Mikita Brottman in the Chronicle of Higher Education:
As an undergraduate, I liked to annoy the dons at St. Hilda’s College by turning up at my tutorials in a leather biker jacket, a miniskirt, ripped fishnet stockings, and Doc Marten boots. My hair (which has never recovered) was crimped and sprayed into black and pink spikes. “Épater le bourgeois” was the idea, I suppose. I never identified myself as a goth, nor do my own students today who dress in a similar way, but they’d probably accept the term as a fair description of their style and sensibility, as, in retrospect, would I.
Now, of course, I realize the dons at St. Hilda’s had seen it all before. Goth style has been around since the 1970sif not in full bloom, then in hints and gestures, from dyed black hair and pale makeup to Doc Martens, crushed velvet, black nail polish, and fingerless gloves. When I was at college, we added Crazy Color hair streaks and motorbike leathers; my own students add body piercing and tattoos. Goth obviously emerged from punk, but punk didn’t last. The same is true of most subcultures: Hippies are old hat; skinheads have come and gone; grunge is yesterday’s news. Why does goth alone remain undead?
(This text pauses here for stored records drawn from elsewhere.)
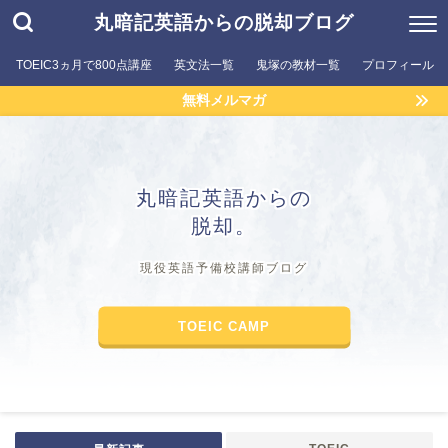
丸暗記英語からの脱却ブログ
TOEIC3ヵ月で800点講座
英文法一覧
鬼塚の教材一覧
プロフィール
無料メルマガ
丸暗記英語からの
脱却。
現役英語予備校講師ブログ
TOEIC CAMP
That question is one of many considered in two new books on the subject: Contemporary Gothic, by Catherine Spooner (Reaktion Books), and Goth: Undead Subculture, edited by Lauren M.E. Goodlad and Michael Bibby (Duke University Press). Both books situate the goth movement as a post-punk phenomenon, emerging from the socioeconomic decline of late 1970s Britain.